I am council member of small Va town that has investigated whether installing 4 solar  street lights in lieu of standard street lights on power company poles is economical alternative. Our town employees determined that even with an upfront cost of $7000.00 to pay local power company (Dominion Resources) to install a transformer along with operating cost of $12 per light per month that it would take 48 years for the solar to pay for  itself.

Is solar that inefficient or am I receiving bad information? Do you have someone in your organization that can confirm or give me an analysis of what I should be expecting for use of solar lights in lieu of street lights for small Va town? Really need your help to analyze if solar is a viable option especially when i can in effect subsidized the cost in this situation where a $7K transformer is need for normal electric lights. -James
 

SunShot Solar Outreach Partnership

The SunShot Solar Outreach Partnership has been tasked with helping accelerate adoption of photovoltaic (PV) solar at the local level by providing timely and actionable information to local governments.

A.

Solar street lights have a number of advantages including lower maintenance costs, lighting in emergency situations or during power outages, and avoided emissions. However, solar powered street lights do often have a higher up-front cost. Given that we don’t have your staff's financial analysis in front of us, it is not possible for us to evaluate the exact circumstances of your potential solar street light project. In general, however, solar street lights may be a viable option in many locations when combined with LED lighting technology. Solar PV is actually quite efficient at capturing and converting sunlight into electrons and the panels on solar street lighting provide plenty of power to run the street lights and in some cases provide addition energy back to the grid. The long payback you reported would not necessarily be due to solar PV “inefficiency” but rather the specific circumstances of your project including how much your electricity costs, whether or not the solar is powering LEDs vs. more inefficient lamps, how often the lights are used, and whether or not the lights are “net metered.”
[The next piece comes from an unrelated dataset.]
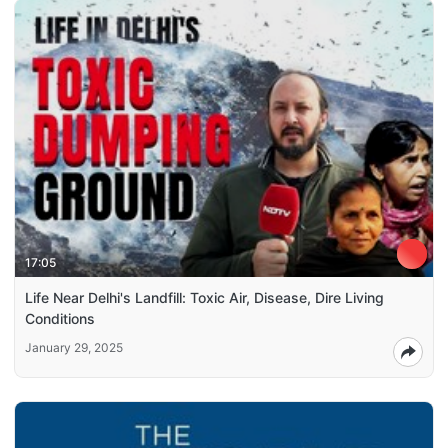
17:05
Life Near Delhi's Landfill: Toxic Air, Disease, Dire Living
Conditions
January 29, 2025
There are also examples where street lights are not separately metered by utilities and therefore without a special rate designation, savings might not be realized on the energy saved and only on the maintenance costs.  Given the high up-front costs it may make more sense to convert the street lights to LEDs first and consider adding solar PV at some point in the future. LED retrofitting or conversion of street lights can have a payback of 5-years or less.  We would recommend following up with the solar street light company that provided your Town with a price quote and also reaching out to other communities that have successfully implemented solar street light projects. Here are a few useful links to additional information. 
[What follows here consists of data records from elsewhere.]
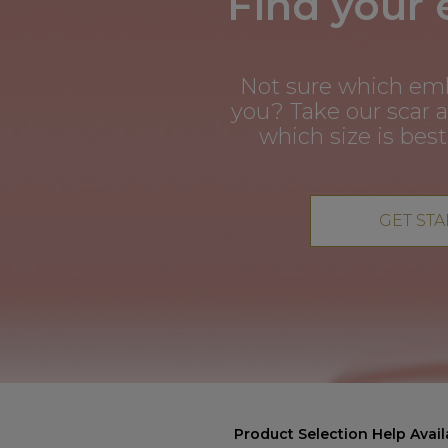
Find your
Not sure which em
you? Take our scar 
which size is best
GET ST
Product Selection Help Avail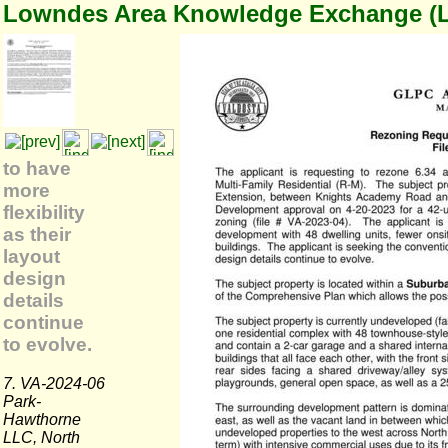
Lowndes Area Knowledge Exchange (
to have
more
flexibility
as their
layout
design
details
continue
to evolve.
7. VA-2024-06
Park-
Hawthorne
LLC, North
Here is analysis of solar street lighting done for Federal Facilities Managers:
http://www1.eere.energy.gov/femp/pdfs/ssl_lighting_systems.pdf
Here is an example of a DOE funded solar street light pilot project in Alabama:
http://energy.gov/articles/solar-led-light-pilot-project-illuminates-way-alabama
In addition, there are numerous examples of LED retrofit programs:
http://www1.eere.energy.gov/buildings/ssl/gatewaydemos_results.html
Again, thank you for contacting the SunShot Solar Outreach Partnership via the Department of Energy's Solar Resource Center.